Stored items —
>>

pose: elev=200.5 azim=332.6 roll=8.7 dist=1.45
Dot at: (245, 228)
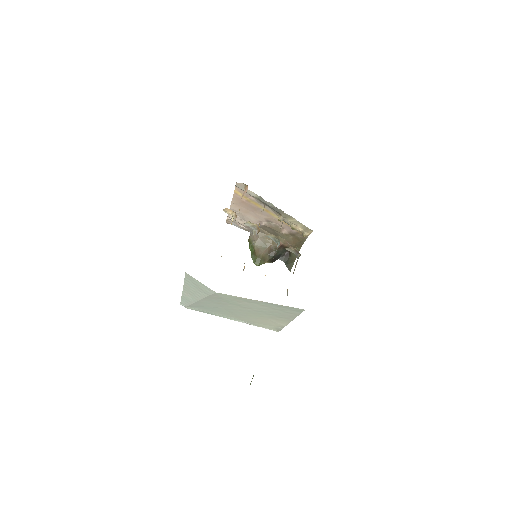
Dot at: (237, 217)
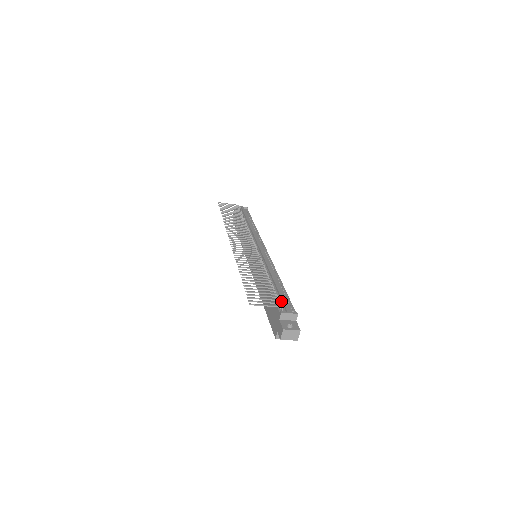
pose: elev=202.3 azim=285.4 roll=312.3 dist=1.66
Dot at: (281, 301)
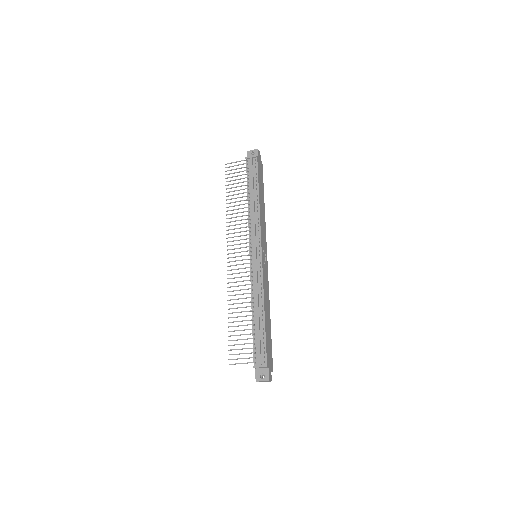
Dot at: (258, 347)
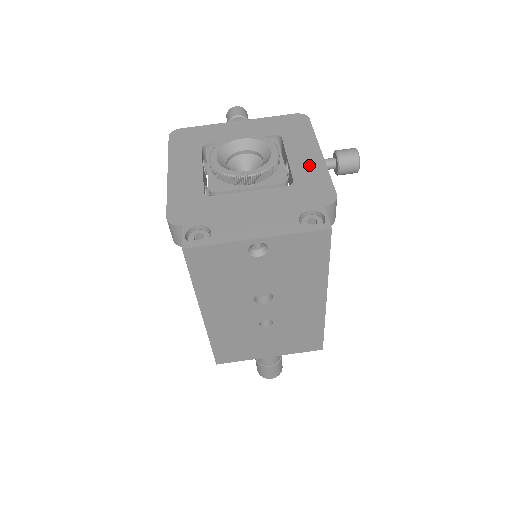
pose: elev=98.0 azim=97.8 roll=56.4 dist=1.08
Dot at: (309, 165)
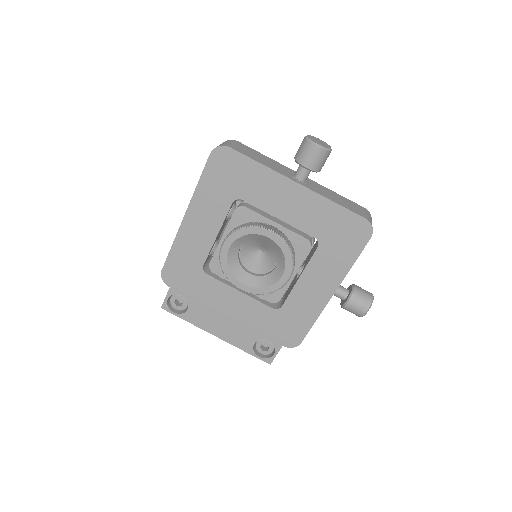
Dot at: (309, 300)
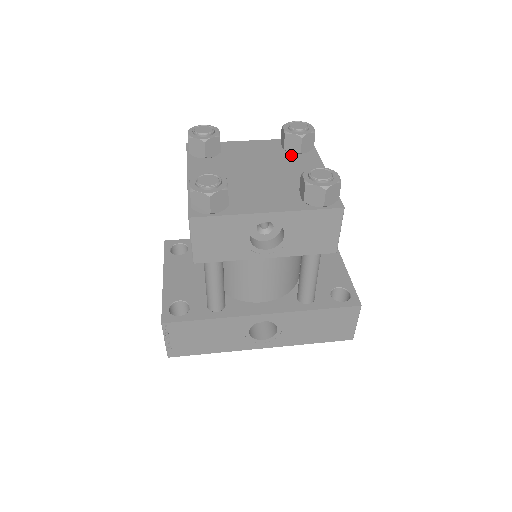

<<

Pick out every line in the rows above that contains the string "roll", and copy each one.

pose: elev=200.5 azim=332.6 roll=8.7 dist=1.45
pose: elev=202.3 azim=285.4 roll=312.3 dist=1.66
pose: elev=98.0 azim=97.8 roll=56.4 dist=1.08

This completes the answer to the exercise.